* **What you will do**
Return each line of the listing that contains the string "аккаунт". Case counts.

* **Available data**
-*-*-

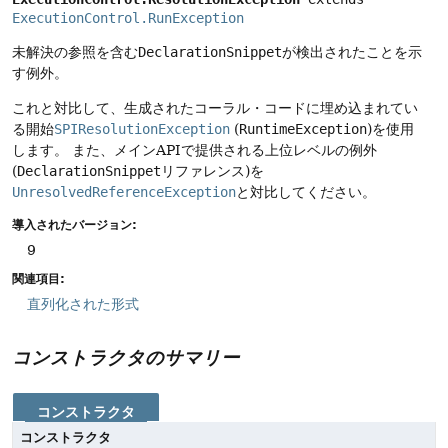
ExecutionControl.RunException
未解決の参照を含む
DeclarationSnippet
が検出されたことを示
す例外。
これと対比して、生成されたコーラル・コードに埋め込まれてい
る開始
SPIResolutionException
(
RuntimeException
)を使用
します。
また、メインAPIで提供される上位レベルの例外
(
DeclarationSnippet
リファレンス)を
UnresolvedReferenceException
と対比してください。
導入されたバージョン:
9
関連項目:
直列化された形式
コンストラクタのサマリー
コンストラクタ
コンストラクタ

-*-*-

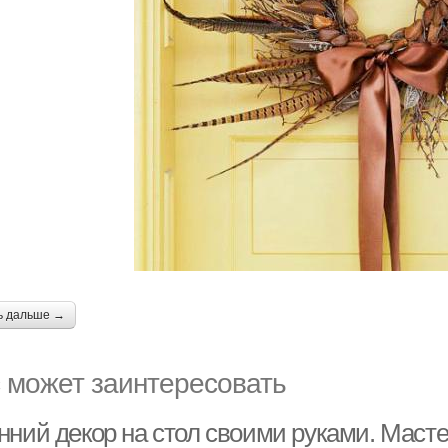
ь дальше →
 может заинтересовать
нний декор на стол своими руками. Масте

-*-*-

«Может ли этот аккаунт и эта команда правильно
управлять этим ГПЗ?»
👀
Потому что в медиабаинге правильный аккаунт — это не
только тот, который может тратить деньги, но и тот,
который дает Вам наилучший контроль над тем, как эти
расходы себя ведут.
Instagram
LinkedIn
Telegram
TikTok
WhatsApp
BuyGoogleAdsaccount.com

-*-*-

* **Solution**
«Может ли этот аккаунт и эта команда правильно
Потому что в медиабаинге правильный аккаунт — это не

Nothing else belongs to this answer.